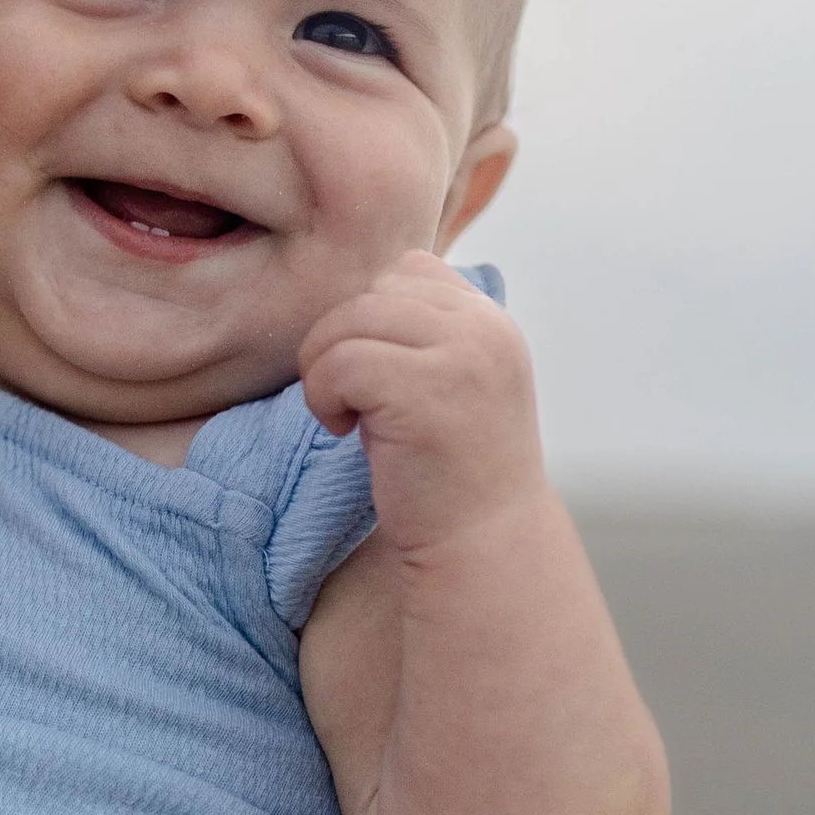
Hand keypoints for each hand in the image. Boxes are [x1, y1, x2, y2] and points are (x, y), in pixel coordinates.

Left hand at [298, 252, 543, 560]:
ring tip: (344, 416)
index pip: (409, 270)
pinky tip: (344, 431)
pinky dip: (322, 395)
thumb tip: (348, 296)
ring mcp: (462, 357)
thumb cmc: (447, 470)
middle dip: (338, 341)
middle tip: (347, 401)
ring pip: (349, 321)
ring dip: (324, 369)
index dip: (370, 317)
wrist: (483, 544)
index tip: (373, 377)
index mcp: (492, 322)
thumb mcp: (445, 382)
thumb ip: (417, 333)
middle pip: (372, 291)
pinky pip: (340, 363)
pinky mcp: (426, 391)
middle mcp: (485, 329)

---

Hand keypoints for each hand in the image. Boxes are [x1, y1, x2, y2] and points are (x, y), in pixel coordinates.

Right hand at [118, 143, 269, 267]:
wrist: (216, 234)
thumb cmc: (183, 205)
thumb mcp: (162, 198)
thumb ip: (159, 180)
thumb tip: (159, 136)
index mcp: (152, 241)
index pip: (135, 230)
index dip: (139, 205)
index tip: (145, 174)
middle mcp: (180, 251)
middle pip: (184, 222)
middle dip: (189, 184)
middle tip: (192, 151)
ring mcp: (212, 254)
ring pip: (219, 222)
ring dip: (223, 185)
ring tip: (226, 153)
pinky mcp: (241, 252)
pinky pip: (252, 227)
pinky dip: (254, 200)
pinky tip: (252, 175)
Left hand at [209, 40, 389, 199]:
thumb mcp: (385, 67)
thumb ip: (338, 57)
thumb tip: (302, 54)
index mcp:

THE TASK -
Copy range, inclusive: the line holding "ring mcp: (462, 357)" to the line holding "middle mcp: (485, 329)". Reproduce exactly those lines of the records above and no others.

EXERCISE RESPONSE -
ring mcp: (462, 357)
thumb cmc: (447, 470)
middle dip: (338, 341)
middle tip: (347, 401)
ring pip: (349, 321)
ring dip: (324, 369)
index dip: (370, 317)
wrist: (483, 544)
index tip: (373, 377)
index mcp: (492, 322)
thumb mcp: (445, 382)
thumb ip: (417, 333)
middle pip: (372, 291)
pinky pip: (340, 363)
pinky mcp: (426, 391)
middle mcp: (485, 329)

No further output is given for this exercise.